The Beighton Score is a 9-point checklist, based on criteria described by Grahame, Bird, and Child in the Journal of Rheumatology (2000). Here’s what the nine points test:
- Pinky finger bending back past 90 degrees (1 point per hand)
- Thumb touching the forearm when bent toward the wrist (1 point per hand)
- Elbow hyperextension beyond 10 degrees (1 point per arm)
- Knee hyperextension beyond 10 degrees (1 point per leg)
- Palms flat on the floor with knees straight (1 point)
A score of 5 or higher out of 9 is generally considered positive for generalized joint hypermobility in adults. But the Beighton Score alone doesn’t tell the whole story — the 2017 International Classification for hEDS requires it to be combined with additional clinical features.
Beyond the Beighton Score, the Five-Part Questionnaire for Identifying Hypermobility (Hakim-Grahame, 2003) is used as a fast, self-reported screen covering childhood flexibility, dislocations, and skin stretchiness. The Lower Limb Assessment Score (LLAS) focuses specifically on hypermobility in the lower extremities — because hEDS doesn’t always show up equally across the whole body.
Getting proper documentation through these tools can significantly speed up the diagnostic journey. Learn more about hypermobility physical therapy at RPM Physical Therapy or call (713) 992-5916 to schedule directly.
Frequently Asked Questions
Can a physical therapist diagnose hEDS?
No, a physical therapist cannot diagnose hEDS. In Texas, PTs are licensed to evaluate movement and treat dysfunction — not issue medical diagnoses. We can score your joints on the Beighton scale and document clear clinical findings. But a formal hEDS diagnosis requires a physician to rule out other connective tissue disorders.
What is a common misconception about PTs and hypermobility diagnosis?
Many people think that if a PT can spot hypermobility, they can diagnose it too. Spotting and diagnosing are two very different things. A PT can see the patterns clearly — but hEDS diagnosis requires ruling out serious conditions like Marfan syndrome and vascular EDS. Some of those involve cardiovascular risk. That work belongs to a physician.
What should I expect at a hypermobility evaluation at a PT clinic in The Woodlands, TX?
You can expect a full movement screen, not just a quick joint check. Your PT will watch how your body moves under load, score your joints using the Beighton scale, and look for compensation patterns you may not even notice. Many patients in The Woodlands come in after years of normal MRI results and no clear answers.
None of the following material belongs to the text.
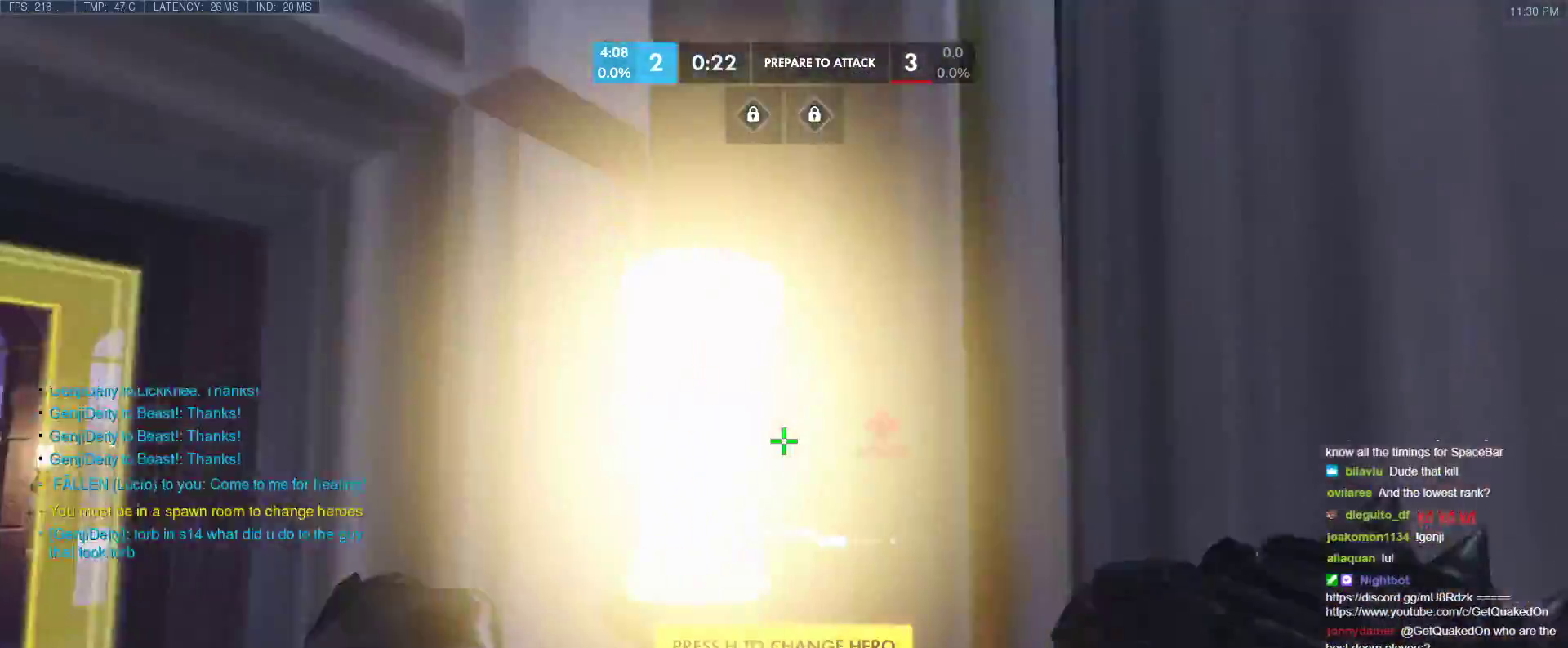
Gameplay with keyboard; each line is a JSON object with the keys held at the frame after it. "events" lists presses ("down") and releases ("up") of "1", "2", "3", "4", "5", "a", "alt", "b", "c", "caps_lock", "ctrl", "d", "e", "f", "g", "n", "q", "r", "s", "shift", "space", "t", "tab", "v", "w", "x" and "z" between this image and that frame as [ms after this image, input, new state], when the widget could be followed in between. No other keys are recorded. Mouse input is not recorded.
{"keys": ["a", "w"], "events": [[433, "w", "down"]]}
A good PT visit gives you real clinical data — and a clear next step.
When should I see a physician instead of a physical therapist for suspected hEDS?
You should see a physician when you need an actual diagnosis. A PT is a great first step — we can screen you, document findings, and refer you in the right direction. But if you have widespread joint pain, a family history of connective tissue disorders, or symptoms like heart palpitations or easy bruising, a rheumatologist or geneticist needs to be involved.
How does living in The Woodlands, TX affect care for hypermobility patients?
The heat and humidity can make hypermobility symptoms harder to manage. Heat loosens connective tissue even more, which can increase joint instability and fatigue. Many patients here are active — walking trails, playing sports, keeping up with busy schedules. A PT familiar with this environment can help you build stability habits that hold up in real daily life.
What does a physical therapist actually do with hypermobility findings if they can’t diagnose hEDS?
A PT documents everything and puts it to work — range of motion, proprioception gaps, muscle activation patterns, pain behavior under load. That information becomes part of the clinical summary shared with referring providers. That handoff is where PT care and physician care connect. You get more out of both when they work together.